One of the positive things about the cannabis discussion we are having across Canada is precisely that we can inform people, hold public meetings, and encourage discussion between young people and their parents. Right now, many parents whose children use cannabis do not talk about it. Many parents are surprised by the thought that one of their children might have consumed it. I have three children myself. Based on the statistics for my region, at least one if not two of the three has consumed it. That is worrisome. That is an average, of course.

There is a happy medium between doing nothing and full legalization. We have to tackle this problem and that is exactly what we are doing.

When parents receive information, they are happy to pass it on to their children, to talk to them about it, and to play a role in prevention. Parents do have a role to play. I told them that during the consultation I held. Parents have a role to play in the use of cannabis, just as they have a role to play in teaching them about cigarettes, health, alcohol, and driving. They have a role to play in the general education of their children.

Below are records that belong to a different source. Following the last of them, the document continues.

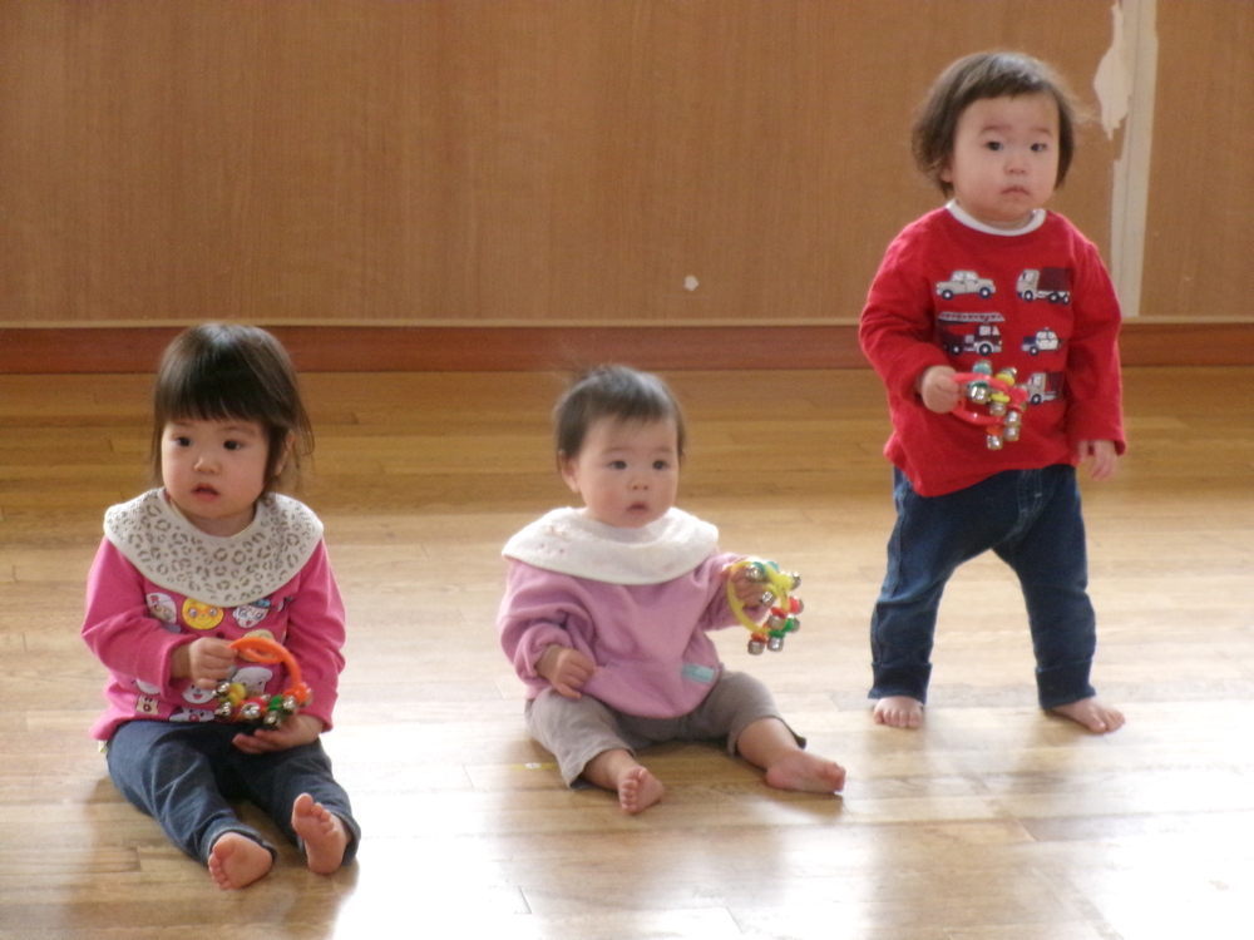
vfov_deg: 12.9
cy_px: 470
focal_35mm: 115
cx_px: 627
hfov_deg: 17.1
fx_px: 4166
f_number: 6.2
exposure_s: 1/125
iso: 780
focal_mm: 20.6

As legislators, our role is to develop legislation to control that and set us on the right course in terms of our children's health and protection. What we are doing with respect to marijuana has never been done in recent decades. We are making huge progress right now, and I am very happy and proud to be playing a role in that.

9:20 a.m.

Liberal

The Chair Liberal Bill Casey

Ms. Gladu.

9:20 a.m.

Conservative

Marilyn Gladu Conservative Sarnia—Lambton, ON

Thank you, Mr. Chair.

I want to respond to some of Mr. Ayoub's comments. He indicated that nearly 40% of people ages 18 to 35 are consuming marijuana, and that is true, but overall in Canada, 88% of Canadians do not use marijuana. We are standing up for those people who don't use the product and are going to receive all of the bad consequences from this bill: the increased impaired drunk driving, the fact that children are not protected in this bill and they can easily get access in the home grow situation. There is all of the damage that will happen to the youth's brains that will result in mental health issues. That's who we're standing up for here, and that's why we're so opposed to this bill. It's flawed in so many ways.

I don't take exception to the objections that Mr. Davies is bringing. That's what's important here.

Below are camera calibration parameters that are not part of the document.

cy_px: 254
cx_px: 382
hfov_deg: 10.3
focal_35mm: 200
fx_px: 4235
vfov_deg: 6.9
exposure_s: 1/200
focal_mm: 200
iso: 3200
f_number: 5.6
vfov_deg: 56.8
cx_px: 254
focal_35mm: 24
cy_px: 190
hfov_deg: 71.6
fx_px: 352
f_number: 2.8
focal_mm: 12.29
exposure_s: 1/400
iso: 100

In Quebec—I'm not sure if you're aware—66% of Quebeckers are strongly opposed to the legalization of marijuana. There are a bunch of Canadians we are here to represent today.

Thank you.

9:20 a.m.

Liberal

The Chair Liberal Bill Casey

Mr. Van Kesteren.

9:20 a.m.

Conservative

Dave Van Kesteren Conservative Chatham-Kent—Leamington, ON

Now we're clearly on the record.

Mr. Davies, we oppose everything in this bill. You and I spoke privately, and I applaud you for your honesty. You're absolutely correct in much of your argument, but we will oppose this bill.

If you think this is something Canadians want, then I dare you. Let's have a referendum. I dare you. Let's stop this nonsense right now, and let's go to the people and have an honest chat about marijuana. Let's have a referendum. You would never do that.

9:25 a.m.

Liberal

The Chair Liberal Bill Casey

Make it a quick one, Mr. Davies. We're way over.

9:25 a.m.

NDP

Don Davies NDP Vancouver Kingsway, BC

Thank you, Mr. Chair.

Just briefly, the amendment I proposed is not to take away any kind of consequence for importing or exporting under this. It's to replace the 14-year maximum with a fine of not more than $300,000, which is a significant fine, or imprisonment of not more than two years less a day, or to both. It just brings the penalties down to a fine or potentially a jail sentence, but a reasonable one in this situation.

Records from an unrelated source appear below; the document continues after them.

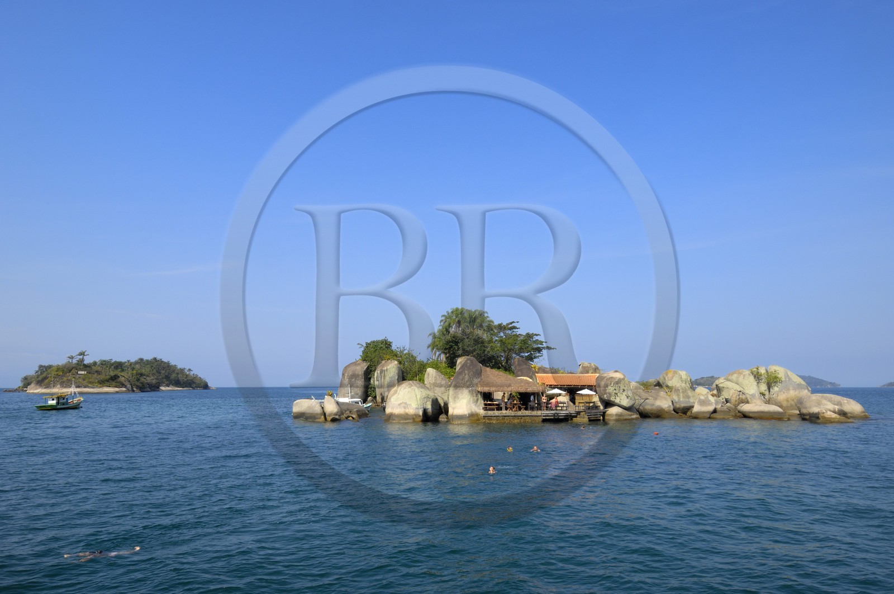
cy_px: 297
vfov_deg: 56.0
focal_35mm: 22
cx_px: 447
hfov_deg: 77.4
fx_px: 558
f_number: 11
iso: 100
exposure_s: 1/160
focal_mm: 15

To respond to Mr. Ayoub's comments, I would like to say that the NDP is not suggesting that there be no consequence for this. We're suggesting that there be a reasonable consequence for the offence.

9:25 a.m.

Liberal

The Chair Liberal Bill Casey

Seeing no more speakers on the speakers list, we'll go for a vote on NDP-11.

9:25 a.m.

NDP

Don Davies NDP Vancouver Kingsway, BC

I call for a recorded vote, Mr. Chair.